Nightly News | October 17, 2011
BRIAN WILLIAMS, anchor: Back now with some new reporting tonight on a story that's gotten a lot of attention of late, the shortage of chemo drugs , drugs to treat childhood leukemia as well as breast and ovarian and colon cancer , to name a few. Congress has held hearings on the issue. Now its own investigation has found some companies are making the situation worse in the name of profits. The story from our senior investigative correspondent, Lisa Myers .
LISA MYERS reporting: Thirteen-year-old Joey Norris , who's been battling leukemia for three years, was back at Children's National Medical Center today for more chemotherapy. His mom, Margaret , says a critical shortage of drugs to fight this disease frightens her.
MARGARET: To find out that you might not have access to the drug that you're looking for, that you have to have, is -- it's terrifying.
MYERS: So far Joey 's gotten what he needs, but she says other moms have had to drive hours to find drugs for their children. Dr. Jeffrey Dome says the unprecedented shortage threatens to roll back years of progress in increasing survival rates.

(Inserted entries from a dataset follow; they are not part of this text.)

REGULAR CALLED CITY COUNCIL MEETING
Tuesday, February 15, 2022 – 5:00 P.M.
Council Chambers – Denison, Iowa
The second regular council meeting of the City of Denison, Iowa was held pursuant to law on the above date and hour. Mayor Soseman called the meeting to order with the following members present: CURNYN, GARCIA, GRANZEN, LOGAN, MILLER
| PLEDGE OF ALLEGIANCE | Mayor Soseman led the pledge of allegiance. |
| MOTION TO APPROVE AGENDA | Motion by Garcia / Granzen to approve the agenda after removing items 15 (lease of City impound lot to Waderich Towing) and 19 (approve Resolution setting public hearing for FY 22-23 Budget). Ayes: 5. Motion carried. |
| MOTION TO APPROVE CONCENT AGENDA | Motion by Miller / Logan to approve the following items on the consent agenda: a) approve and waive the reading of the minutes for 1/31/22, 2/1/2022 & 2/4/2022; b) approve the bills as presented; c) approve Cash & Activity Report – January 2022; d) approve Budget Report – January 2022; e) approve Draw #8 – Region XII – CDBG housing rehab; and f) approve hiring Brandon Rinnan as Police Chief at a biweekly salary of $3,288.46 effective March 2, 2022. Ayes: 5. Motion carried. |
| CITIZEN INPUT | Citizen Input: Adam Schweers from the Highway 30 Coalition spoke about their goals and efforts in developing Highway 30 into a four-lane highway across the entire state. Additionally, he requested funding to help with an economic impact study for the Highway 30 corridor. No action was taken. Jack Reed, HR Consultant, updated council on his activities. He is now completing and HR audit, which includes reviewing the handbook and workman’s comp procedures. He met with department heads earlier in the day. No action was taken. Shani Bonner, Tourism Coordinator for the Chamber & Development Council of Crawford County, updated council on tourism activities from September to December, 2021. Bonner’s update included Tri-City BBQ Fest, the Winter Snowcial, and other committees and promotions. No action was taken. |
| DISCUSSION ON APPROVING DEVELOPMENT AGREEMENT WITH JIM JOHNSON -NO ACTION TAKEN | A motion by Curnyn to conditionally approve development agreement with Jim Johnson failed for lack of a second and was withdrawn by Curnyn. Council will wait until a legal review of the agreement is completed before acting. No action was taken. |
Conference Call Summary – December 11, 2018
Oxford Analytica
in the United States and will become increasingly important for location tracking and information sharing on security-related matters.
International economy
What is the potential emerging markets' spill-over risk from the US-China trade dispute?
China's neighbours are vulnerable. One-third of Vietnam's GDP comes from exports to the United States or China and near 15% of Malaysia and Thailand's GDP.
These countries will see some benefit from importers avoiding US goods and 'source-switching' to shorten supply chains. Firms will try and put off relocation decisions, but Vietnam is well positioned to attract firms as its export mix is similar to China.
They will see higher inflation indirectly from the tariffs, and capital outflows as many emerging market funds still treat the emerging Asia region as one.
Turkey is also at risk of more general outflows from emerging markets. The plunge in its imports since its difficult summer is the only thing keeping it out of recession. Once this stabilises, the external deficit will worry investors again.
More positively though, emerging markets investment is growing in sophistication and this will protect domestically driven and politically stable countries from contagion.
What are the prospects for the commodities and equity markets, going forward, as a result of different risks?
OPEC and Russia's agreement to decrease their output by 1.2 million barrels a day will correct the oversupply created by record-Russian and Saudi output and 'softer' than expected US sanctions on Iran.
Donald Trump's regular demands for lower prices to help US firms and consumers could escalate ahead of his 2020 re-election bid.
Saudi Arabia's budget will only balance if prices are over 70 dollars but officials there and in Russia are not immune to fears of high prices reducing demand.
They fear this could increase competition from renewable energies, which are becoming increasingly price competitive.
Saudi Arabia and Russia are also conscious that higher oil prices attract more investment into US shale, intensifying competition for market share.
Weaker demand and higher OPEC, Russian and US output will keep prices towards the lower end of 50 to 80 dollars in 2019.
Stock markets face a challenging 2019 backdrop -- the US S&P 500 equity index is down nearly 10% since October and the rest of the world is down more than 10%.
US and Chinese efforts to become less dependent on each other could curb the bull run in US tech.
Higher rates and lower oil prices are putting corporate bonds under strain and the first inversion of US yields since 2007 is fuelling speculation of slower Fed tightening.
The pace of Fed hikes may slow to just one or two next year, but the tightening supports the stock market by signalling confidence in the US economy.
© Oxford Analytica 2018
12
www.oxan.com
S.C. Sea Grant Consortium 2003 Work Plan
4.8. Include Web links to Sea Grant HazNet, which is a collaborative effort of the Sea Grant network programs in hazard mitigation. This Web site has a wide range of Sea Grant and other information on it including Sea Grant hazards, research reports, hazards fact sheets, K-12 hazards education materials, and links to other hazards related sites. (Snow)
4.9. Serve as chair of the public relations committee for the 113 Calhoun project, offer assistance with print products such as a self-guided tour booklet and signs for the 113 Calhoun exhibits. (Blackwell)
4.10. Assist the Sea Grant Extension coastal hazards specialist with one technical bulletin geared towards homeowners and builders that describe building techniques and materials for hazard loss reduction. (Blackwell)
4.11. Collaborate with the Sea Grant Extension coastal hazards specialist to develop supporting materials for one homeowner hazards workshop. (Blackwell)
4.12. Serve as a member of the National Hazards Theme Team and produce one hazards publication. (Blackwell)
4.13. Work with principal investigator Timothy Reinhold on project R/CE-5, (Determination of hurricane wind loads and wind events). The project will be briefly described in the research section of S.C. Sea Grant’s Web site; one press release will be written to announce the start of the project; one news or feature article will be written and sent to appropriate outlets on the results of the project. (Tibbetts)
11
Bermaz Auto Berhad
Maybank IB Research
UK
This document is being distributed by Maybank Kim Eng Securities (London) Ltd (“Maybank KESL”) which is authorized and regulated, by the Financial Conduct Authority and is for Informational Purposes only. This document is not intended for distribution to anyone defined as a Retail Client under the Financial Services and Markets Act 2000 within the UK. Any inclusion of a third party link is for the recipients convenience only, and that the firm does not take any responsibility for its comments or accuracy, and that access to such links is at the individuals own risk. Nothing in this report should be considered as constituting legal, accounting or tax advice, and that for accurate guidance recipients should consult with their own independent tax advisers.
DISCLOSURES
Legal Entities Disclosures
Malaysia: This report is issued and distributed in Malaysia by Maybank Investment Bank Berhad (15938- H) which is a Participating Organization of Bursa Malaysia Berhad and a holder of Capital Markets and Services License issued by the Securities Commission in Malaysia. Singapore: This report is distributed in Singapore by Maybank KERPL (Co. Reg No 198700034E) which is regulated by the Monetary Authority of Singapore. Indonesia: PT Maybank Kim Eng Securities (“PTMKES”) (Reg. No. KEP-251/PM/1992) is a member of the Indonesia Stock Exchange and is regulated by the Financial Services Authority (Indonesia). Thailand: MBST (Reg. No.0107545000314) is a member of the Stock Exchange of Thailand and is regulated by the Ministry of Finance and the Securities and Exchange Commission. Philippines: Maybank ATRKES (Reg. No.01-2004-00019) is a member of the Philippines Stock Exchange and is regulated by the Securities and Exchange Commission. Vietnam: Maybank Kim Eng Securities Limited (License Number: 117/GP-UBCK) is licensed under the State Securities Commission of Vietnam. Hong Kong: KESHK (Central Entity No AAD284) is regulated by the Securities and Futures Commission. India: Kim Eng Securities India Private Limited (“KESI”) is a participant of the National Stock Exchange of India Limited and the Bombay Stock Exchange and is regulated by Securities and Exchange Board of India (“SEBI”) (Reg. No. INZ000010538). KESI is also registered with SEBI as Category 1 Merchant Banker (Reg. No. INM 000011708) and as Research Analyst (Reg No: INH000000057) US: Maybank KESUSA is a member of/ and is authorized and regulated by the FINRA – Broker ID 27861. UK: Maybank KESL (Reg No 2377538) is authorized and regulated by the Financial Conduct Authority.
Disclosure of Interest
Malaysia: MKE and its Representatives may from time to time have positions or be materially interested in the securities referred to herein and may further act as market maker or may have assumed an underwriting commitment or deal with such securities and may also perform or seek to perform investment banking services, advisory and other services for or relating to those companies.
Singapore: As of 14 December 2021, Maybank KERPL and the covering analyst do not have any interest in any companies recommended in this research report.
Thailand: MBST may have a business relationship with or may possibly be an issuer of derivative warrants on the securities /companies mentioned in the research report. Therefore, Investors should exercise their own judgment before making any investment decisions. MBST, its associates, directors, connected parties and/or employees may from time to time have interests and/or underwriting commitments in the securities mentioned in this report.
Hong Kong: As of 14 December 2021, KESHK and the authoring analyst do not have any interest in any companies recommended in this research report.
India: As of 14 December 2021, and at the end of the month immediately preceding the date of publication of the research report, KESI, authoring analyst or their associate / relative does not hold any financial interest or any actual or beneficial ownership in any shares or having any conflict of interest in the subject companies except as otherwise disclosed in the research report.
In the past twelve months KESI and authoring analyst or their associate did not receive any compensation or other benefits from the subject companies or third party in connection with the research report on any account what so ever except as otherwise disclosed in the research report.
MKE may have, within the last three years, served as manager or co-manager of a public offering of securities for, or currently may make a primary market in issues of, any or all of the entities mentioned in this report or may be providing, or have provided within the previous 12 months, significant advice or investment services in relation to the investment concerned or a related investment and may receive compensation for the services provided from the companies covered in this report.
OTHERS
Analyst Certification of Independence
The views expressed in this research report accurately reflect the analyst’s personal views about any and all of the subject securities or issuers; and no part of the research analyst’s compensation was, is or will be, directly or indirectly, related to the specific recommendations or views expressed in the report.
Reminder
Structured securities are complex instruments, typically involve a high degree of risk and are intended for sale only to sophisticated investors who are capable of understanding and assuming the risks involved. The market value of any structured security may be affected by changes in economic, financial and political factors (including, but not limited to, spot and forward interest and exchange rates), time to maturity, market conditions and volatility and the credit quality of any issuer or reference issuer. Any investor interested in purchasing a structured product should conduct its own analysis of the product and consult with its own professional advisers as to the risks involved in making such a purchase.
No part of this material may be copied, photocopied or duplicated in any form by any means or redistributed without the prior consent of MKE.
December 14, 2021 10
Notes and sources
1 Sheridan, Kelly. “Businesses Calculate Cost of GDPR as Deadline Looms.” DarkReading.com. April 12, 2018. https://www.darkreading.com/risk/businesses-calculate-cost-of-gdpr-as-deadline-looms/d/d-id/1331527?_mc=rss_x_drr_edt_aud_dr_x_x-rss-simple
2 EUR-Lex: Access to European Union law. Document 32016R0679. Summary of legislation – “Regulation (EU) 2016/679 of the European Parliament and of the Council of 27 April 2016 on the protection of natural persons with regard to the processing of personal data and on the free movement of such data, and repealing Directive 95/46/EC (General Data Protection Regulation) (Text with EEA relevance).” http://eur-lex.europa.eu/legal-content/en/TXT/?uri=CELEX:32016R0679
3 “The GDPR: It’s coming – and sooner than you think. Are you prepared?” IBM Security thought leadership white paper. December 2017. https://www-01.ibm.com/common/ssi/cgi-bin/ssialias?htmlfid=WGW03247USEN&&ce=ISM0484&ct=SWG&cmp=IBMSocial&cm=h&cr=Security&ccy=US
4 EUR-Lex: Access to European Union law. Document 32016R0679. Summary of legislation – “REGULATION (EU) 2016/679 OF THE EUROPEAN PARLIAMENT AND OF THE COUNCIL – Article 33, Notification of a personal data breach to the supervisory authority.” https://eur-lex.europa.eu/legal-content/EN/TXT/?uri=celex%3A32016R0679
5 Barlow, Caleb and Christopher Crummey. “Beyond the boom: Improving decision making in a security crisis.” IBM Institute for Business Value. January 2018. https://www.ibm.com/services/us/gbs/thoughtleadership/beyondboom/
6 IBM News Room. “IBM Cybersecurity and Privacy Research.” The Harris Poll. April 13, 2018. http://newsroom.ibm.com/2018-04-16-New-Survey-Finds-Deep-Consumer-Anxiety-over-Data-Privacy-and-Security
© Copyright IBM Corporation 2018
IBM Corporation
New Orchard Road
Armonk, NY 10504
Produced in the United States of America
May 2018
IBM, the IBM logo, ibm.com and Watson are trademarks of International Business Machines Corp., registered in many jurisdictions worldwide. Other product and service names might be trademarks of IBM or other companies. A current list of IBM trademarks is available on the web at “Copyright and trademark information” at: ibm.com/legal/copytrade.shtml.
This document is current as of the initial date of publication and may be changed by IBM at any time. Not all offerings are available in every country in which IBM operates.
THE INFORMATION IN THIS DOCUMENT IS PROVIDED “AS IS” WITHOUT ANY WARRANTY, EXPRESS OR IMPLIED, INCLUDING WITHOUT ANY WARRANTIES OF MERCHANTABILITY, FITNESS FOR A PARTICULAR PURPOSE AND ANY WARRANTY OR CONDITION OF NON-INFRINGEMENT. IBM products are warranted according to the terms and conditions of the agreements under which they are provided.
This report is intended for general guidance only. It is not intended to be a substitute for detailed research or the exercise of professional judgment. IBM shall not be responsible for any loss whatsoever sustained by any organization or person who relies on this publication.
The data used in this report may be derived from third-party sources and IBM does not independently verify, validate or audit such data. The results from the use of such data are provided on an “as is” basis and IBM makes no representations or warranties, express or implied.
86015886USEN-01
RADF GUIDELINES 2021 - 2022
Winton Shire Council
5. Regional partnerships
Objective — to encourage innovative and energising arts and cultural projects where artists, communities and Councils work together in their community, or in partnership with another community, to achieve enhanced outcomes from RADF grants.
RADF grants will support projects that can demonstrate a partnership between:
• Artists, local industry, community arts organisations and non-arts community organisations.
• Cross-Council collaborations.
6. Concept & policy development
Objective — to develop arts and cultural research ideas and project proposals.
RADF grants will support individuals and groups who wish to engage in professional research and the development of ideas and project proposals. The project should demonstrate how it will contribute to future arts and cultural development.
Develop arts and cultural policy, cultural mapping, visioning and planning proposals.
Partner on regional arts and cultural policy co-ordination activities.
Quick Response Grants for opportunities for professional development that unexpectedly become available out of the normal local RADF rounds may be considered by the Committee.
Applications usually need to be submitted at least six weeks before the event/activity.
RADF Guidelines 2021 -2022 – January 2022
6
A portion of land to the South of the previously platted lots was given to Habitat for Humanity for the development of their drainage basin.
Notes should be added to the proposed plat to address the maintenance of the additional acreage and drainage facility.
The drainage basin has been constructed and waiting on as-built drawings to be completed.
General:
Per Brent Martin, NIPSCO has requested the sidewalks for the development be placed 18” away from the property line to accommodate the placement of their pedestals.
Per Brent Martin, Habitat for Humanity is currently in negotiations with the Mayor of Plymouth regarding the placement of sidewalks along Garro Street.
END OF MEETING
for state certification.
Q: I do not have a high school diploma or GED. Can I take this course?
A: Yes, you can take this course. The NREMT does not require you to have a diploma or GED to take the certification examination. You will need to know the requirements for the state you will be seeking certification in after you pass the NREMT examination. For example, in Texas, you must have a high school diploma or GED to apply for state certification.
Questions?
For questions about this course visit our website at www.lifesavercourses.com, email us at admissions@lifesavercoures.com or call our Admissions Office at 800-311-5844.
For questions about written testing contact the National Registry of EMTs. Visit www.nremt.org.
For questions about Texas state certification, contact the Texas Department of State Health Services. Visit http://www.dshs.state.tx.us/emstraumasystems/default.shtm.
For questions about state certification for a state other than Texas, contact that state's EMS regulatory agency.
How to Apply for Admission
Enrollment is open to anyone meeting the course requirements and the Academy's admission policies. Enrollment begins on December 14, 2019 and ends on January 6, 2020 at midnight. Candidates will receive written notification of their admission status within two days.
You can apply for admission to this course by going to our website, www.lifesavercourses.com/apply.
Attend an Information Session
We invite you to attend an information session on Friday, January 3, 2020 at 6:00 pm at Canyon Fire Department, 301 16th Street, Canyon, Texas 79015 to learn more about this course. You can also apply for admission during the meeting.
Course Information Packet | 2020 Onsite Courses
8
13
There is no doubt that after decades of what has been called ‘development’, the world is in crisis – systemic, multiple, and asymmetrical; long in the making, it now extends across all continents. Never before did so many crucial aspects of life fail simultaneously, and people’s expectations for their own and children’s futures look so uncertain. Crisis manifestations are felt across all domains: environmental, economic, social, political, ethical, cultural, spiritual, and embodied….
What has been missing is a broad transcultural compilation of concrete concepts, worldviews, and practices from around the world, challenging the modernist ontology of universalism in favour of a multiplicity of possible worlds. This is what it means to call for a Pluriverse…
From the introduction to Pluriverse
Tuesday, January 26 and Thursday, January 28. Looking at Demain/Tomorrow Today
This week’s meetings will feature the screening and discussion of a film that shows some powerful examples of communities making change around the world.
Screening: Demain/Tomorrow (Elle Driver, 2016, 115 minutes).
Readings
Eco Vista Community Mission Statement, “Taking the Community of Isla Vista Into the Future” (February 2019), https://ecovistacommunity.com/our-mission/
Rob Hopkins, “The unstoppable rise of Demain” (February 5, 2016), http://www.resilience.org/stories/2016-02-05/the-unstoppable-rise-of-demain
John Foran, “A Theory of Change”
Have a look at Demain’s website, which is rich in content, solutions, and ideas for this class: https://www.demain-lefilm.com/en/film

Dr. JEFFREY DOME (Children's National Medical Center Oncology Chief): Children's lives could be lost if they don't have the drugs available to treat their cancer.
MYERS: It's that serious?
Dr. DOME: Yes.
MYERS: Children's has managed so far, but doctors at other hospitals tell us they've had to delay or reorder treatments. Now a congressional staff investigation has found that some companies acting as middlemen are actually making the shortage worse, buying drugs for everything from cancer to infections, then selling them for astronomical prices. Representative ELIJAH CUMMINGS (Democrat, House Oversight and Government Reform Committee ): They're exacerbating the shortage and they're profiteering big time. Big time.
MYERS: Congressman Cummings ' investigation found a Miami -based company offering a leukemia drug which typically sells to hospitals for $12 a vial for $990 a vial, and another company selling a breast and ovarian cancer drug, typically $65, for $500. A recent study found that the average markup for drugs in short supply was 650 percent.
Rep. CUMMINGS: This is the epitome of greed.
MYERS: We reached out to the companies accused of profiteering. They deny the allegations, say they're cooperating with the investigation, and that they're actually helping by getting drugs to patients who need them. But several prominent hospitals say price gouging is happening.
MARGARET: That's outrageous. It's immoral.
MYERS: Joey faces three more years of treatment. So you're a tough guy?
Mr. JOEY NORRIS: Yeah, a little bit.
MYERS: Lisa Myers , NBC News, Washington.